RIVER OF ANTS

Friday, October 16, 2009


Last Saturday I spent the whole day convinced I was dying. Since I'm superstitious I'm not going to say what I thought I was dying of, but I will say that there were two ailments involved and that my supposed imminent death revealed what I thought to be the meaning of my life.

By afternoon I was so freaked out I went to the pharmacy to, hopefully, buy some Xanax. Some Vicodin or Percocet, or heck, even Valium, would have been fine too--I just wanted something to quiet, for a little while, the voice of doom that loudly confirmed everything I saw, heard, and thought as a sign my end was near. The "mortality worries" had been going full-force since Joedy left for California, and it was getting out of control: I was getting out of control. On some weirdly rational level I knew my worrying had to do with Joedy's being gone, and although I was convinced my remaining days were few I was also aware that all was not quite right "up there": I knew my worrying had become obsessive, and I was starting to worry about it.

I'd been to the pharmacy before, and I recognized the young woman behind the counter. Although I'd heard painkillers could be bought without a prescription in Costa Rica, I didn't know about anti-anxiety medicine. The pharmacist, who'd discreetly sold me something for an embarrassing problem a few weeks ago, smiled gently. She seemed trustworthy. "Hola," I said, "tienes qualcosa...para el anxioso? La panica? Como...Xanax?"

"Para usted?" she asked, looking at me carefully. I could tell she was wondering what was wrong with me, and although I hadn't yet told anyone that I was dying and it made me a little bit jittery, I knew I needed to give her a reason. "Si, para mi. Soy anxioso por que soy possible...inferma."

Spoken aloud, the words sounded so dumb and melodramatic I could hardly keep my own eyes from rolling, and when she came back with three tan pills in a purple and silver package decorated with flowers I felt both sheepish and disappointed. Just voicing my fears made them seem less serious, and anyway I wanted a bottleful of pills, thank you very much, not just three. These pills looked so...healthy. Like vitamins. Nothing so benign-looking was going to work the right magic on my frayed and frazzled nerves--nothing without a good kick was going to set me in the right direction--so when it turned out the pills weren't breastfeeding-friendly I was kind of relieved.

Leaving the pharmacy--Malko wobbling around in his seat behind me and Lula talking nonstop on her bike beside me--I thought how crazy I must have seemed to the pharmacist. Tan, slinging a baby around on one hip, I'm sure I didn't look sick--I probably looked pretty fucking healthy. Riding up the hill towards home, soothed by the kindness in the pharmacist's manner and by the fact that, well, she'd taken me seriously, I started to see the humor in the situation: I was sick, all right, in the head. I felt silly, and that was a relief: my problems weren't so big after all. When I spoke to my best friend later and learned she had both viral laryngitis and pneumonia and was going to the hospital, for god's sake, I felt even sillier...
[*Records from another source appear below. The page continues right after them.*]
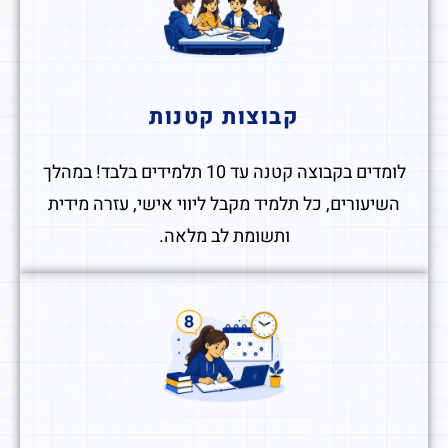
קבוצות קטנות
לומדים בקבוצה קטנה עד 10 תלמידים בלבד! במהלך
השיעורים, כל תלמיד מקבל ליווי אישי, עזרה מידית
ותשומת לב מלאה.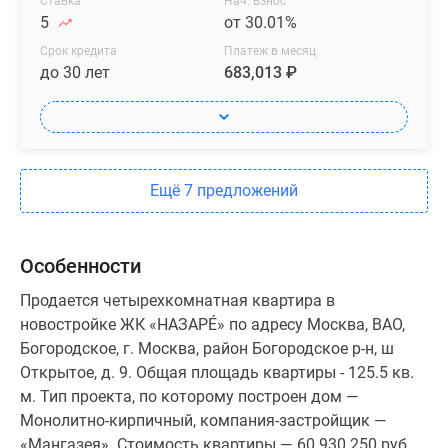
Ставка
Нач. взнос
5
от 30.01%
Срок кредита
Платеж в месяц
до 30 лет
683,013 ₽
Ещё 7 предложений
Особенности
Продается четырехкомнатная квартира в
новостройке ЖК «НАЗАРÉ» по адресу Москва, ВАО,
Богородское, г. Москва, район Богородское р-н, ш
Открытое, д. 9. Общая площадь квартиры - 125.5 кв.
м. Тип проекта, по которому построен дом —
Монолитно-кирпичный, компания-застройщик —
«Мангазея». Стоимость квартиры — 60 930 250 руб.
Joedy came home the next day, and the morbid dreams I'd been having stopped. I stopped examining my skin for strange bumps and analyzing the tingling sensation in my hands when I put them over my head. I stopped thinking about death, my death, and started housecleaning. In twenty-four hours I de-stained, washed, and folded three loads of laundry, scrubbed both bathrooms, color-coded the contents of the fridge, and put a plate of strawberries out in the sun to ripen. I wasn't really worried about my health anymore, and life overall seemed manageable and good, even wonderful.

We saw the ants the next morning--big and black, with spidery legs and a stinging bite, they swarmed all over the back yard in lines three inches deep. Although they looked scary and their bite hurt, they were described by our neighbors as a natural cleansing phenomenon that eliminated rot and decay, a sort of physical purging of the environment. It was best to leave them alone while they "cleaned up," but for all their skittery creepiness--there were so many of them!--they were harmless.

It was easy leaving the ants alone when they were outside, but when they started wandering into the house, threatening a mass invasion and maybe a little too much help with the housecleaning, we bought some ant poison. Joedy sprayed it carefully--we didn't want them to go berserk--and in a few hours it seemed like they'd left. There were no more in the back yard or on the patio. They weren't climbing on the trash can or creating a pretty black ring around the pool. We praised the can of ant poison, and then we saw them on our bedroom window.

Luckily, we have screens, so the hundreds--thousands--of ants that ran past our windows couldn't get in, but we moved Malko's play pen to the other side of the room anyway, and we've been shaking clothes out, and swatting ourselves, compulsively since. After purging our windows of rot and decay the ants tackled the empty upstairs apartment, climbing the outside wall in a dark upwards-moving river. Watching them gave me the shivers, but there was something in their purposefulness that was comforting, too, and when they finally left I kind of missed them. Sorting laundry outside by the washing machine, I thought about the ants and how important it is to purge and clean, to let go of the old, the sick, and the dead--to clear out all the junk and move on.